Data records section start

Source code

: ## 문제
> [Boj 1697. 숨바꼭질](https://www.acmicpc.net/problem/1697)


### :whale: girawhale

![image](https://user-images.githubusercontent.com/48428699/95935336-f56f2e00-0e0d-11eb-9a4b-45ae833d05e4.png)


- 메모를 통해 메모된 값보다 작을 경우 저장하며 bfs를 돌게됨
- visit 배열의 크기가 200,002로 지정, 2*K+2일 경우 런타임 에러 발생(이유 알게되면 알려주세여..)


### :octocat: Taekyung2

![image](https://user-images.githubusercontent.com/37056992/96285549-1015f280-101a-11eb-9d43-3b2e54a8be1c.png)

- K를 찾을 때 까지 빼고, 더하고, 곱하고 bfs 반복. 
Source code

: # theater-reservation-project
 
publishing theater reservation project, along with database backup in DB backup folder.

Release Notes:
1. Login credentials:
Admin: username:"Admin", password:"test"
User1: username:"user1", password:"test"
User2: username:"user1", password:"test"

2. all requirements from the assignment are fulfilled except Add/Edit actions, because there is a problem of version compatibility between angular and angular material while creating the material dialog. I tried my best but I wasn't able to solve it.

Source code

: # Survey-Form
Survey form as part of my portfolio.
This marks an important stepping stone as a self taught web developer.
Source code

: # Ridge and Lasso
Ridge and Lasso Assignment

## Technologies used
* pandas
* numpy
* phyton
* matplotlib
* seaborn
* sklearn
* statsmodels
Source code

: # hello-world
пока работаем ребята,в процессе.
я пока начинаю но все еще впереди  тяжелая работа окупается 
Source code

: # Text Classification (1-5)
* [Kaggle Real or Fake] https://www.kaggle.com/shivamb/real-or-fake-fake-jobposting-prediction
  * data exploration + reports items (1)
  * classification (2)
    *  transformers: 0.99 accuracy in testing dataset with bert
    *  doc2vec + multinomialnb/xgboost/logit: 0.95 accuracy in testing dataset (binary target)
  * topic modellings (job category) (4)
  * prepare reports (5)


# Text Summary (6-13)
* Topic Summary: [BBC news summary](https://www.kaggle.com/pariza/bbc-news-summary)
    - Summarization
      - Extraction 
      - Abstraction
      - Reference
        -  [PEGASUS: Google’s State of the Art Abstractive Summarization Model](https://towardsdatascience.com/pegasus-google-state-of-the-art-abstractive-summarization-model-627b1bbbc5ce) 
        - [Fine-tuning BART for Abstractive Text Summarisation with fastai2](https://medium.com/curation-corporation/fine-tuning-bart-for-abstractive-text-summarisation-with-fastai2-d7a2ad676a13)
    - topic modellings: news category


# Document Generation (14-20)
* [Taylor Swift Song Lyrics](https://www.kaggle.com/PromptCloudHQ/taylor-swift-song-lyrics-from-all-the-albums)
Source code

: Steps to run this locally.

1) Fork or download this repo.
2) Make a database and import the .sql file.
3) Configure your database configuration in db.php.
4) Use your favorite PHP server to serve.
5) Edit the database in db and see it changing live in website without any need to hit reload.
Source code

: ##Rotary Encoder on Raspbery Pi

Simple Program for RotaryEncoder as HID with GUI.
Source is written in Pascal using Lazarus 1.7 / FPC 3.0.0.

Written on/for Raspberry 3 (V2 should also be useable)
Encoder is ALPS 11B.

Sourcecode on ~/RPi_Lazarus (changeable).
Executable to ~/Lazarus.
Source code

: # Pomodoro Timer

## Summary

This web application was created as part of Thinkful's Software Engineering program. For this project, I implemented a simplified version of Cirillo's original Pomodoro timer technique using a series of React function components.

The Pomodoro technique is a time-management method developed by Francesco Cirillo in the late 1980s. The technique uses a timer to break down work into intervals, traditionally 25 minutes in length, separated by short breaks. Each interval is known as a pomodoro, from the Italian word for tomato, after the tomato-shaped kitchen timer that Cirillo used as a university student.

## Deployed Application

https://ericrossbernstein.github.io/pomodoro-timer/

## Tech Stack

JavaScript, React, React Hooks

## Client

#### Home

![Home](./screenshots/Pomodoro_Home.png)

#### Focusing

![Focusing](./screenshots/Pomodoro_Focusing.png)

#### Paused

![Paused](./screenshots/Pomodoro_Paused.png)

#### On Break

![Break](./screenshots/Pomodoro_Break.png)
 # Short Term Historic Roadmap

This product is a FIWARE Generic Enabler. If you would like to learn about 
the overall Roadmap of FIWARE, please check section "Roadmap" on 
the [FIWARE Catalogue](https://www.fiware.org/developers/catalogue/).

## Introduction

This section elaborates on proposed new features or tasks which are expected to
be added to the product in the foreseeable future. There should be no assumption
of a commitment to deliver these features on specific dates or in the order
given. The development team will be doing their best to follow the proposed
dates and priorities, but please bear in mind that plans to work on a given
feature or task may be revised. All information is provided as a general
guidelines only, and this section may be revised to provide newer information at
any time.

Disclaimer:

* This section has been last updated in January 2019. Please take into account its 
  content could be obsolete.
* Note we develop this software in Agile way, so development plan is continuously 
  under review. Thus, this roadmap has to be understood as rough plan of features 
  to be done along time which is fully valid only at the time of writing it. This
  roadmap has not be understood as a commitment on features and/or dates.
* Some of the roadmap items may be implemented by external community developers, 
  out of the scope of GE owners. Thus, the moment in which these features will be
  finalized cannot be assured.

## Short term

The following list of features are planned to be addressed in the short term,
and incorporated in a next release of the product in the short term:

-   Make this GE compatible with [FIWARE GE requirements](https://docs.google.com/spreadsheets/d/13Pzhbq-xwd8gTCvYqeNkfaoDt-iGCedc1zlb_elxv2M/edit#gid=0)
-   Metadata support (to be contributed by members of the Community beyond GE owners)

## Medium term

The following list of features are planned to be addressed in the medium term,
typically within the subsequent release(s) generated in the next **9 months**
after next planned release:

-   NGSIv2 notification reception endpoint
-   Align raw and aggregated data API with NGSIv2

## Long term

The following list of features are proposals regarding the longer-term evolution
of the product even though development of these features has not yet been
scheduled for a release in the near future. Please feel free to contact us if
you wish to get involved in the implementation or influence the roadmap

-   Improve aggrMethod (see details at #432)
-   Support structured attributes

Data records section end

## What is being asked
Count how many lines in the entries above hold the word "been". Give that number by itself.

## Exercise result
2